#### Page text:
•••

Ever since Jacques Cousteau singled out Sipadan as a world-class destination, divers have flocked there. Barracuda Point is one of the standout dive sites among many.

Ever since Jacques Cousteau described the reef encircling Palau Sipadan as an “untouched piece of art,” divers have flocked there to experience its overwhelming diversity of marine life for themselves. Those divers know that any trip to Sipadan isn’t complete without at least one dive at Barracuda Point.

Barracuda Point is the exception that proves a cardinal rule of dive sites: If the name includes a sea creature, i.e. Angelfish Alley or Crab Corner, that creature is unlikely to appear during the dive.

While the near-certainty of seeing a hundreds-strong tornado of chevron barracuda is the defining feature at Barracuda Point, you’ll see plenty of other life as well. For starters, a giant school of jacks hangs out at the top of the wall near the site’s entry point. As you descend through this cloud, look out for a stampede of bumphead parrotfish storming the reef. The wall itself, which extends down hundreds of feet, is alive with vibrant soft and hard corals. Nestled along the wall is an almost comic diversity of reef fish, and nudibranchs of all shapes and colors. Spiny lobsters tuck into small crevasses, and the occasional green or hawksbill turtle snoozes on larger ledges. As on all Sipadan dives, keep an eye on the blue, where you might spot gray reef or whitetip reef sharks cruising by.

•••

#### Collected data:

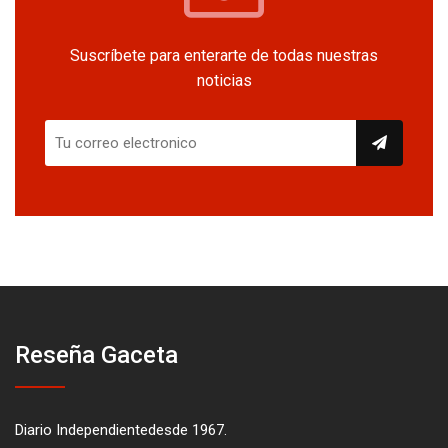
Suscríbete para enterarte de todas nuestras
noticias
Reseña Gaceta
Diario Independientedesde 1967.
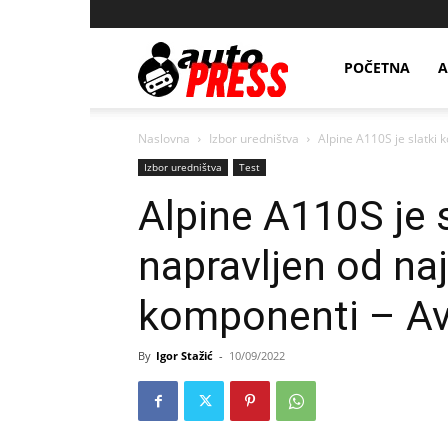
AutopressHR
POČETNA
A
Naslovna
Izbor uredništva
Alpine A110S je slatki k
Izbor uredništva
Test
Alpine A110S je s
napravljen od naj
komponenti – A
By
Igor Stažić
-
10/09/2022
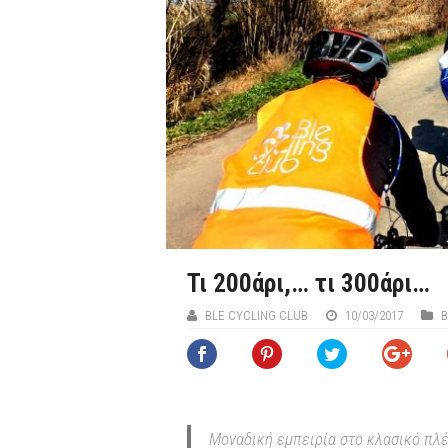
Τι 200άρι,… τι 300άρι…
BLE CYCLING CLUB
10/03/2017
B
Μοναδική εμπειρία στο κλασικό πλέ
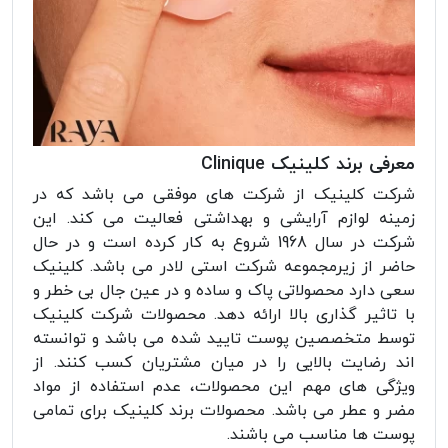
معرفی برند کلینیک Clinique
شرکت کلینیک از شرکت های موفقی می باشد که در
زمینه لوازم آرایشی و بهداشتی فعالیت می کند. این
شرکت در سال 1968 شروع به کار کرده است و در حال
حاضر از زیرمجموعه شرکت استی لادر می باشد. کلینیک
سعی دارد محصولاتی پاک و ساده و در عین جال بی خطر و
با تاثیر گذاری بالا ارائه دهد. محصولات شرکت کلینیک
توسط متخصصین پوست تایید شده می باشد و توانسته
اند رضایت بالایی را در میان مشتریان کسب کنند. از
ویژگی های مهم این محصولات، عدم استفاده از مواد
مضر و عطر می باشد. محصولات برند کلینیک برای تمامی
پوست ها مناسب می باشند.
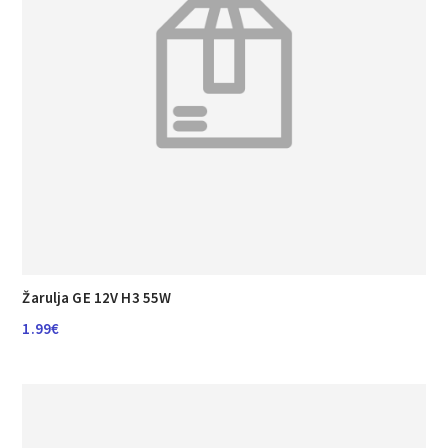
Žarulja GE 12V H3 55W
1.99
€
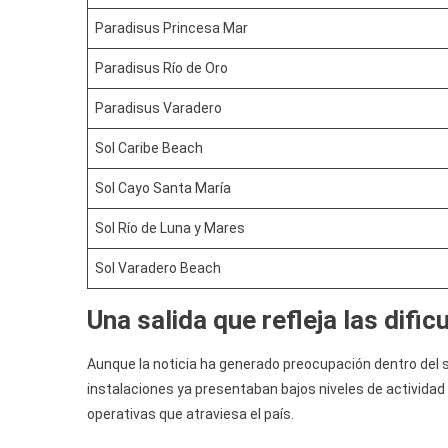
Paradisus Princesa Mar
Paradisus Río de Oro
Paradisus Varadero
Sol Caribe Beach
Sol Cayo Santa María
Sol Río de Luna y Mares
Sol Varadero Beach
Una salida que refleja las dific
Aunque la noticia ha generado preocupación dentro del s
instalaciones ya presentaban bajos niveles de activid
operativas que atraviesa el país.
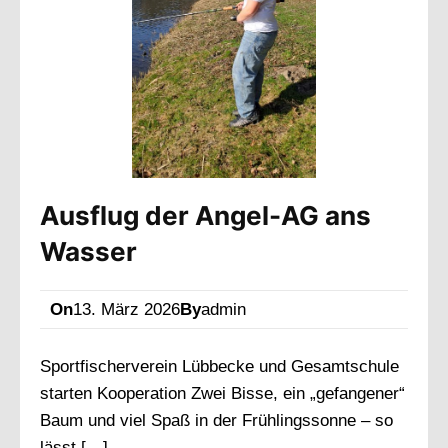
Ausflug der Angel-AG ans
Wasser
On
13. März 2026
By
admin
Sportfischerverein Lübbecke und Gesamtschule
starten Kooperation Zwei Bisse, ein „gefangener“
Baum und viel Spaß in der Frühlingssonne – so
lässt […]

•••

#### Things to do:
a - Answer these questions about the Barracuda Point text:
(i) What phrase did Jacques Cousteau use to describe the reef encircling Palau Sipadan?
(ii) What kind of fish forms a giant school at the top of the wall near the site's entry point?
(iii) Which sharks might a diver spot cruising by in the blue?
b - Rewrite the entries from the start through the line containing "Μοναδική εμπειρία στο κλασικό πλέ", with both ends included. Swap every "Izbor uredništva" for "Odabir urednika", keep everything else unchanged, and leave out the pictures.

#### Responses by task:
a -
(i) An "untouched piece of art."
(ii) Jacks.
(iii) Gray reef or whitetip reef sharks.

b -
Suscríbete para enterarte de todas nuestras
noticias
Reseña Gaceta
Diario Independientedesde 1967.
AutopressHR
POČETNA
A
Naslovna
Odabir urednika
Alpine A110S je slatki k
Odabir urednika
Test
Alpine A110S je s
napravljen od naj
komponenti – A
By
Igor Stažić
-
10/09/2022
Τι 200άρι,… τι 300άρι…
BLE CYCLING CLUB
10/03/2017
B
Μοναδική εμπειρία στο κλασικό πλέ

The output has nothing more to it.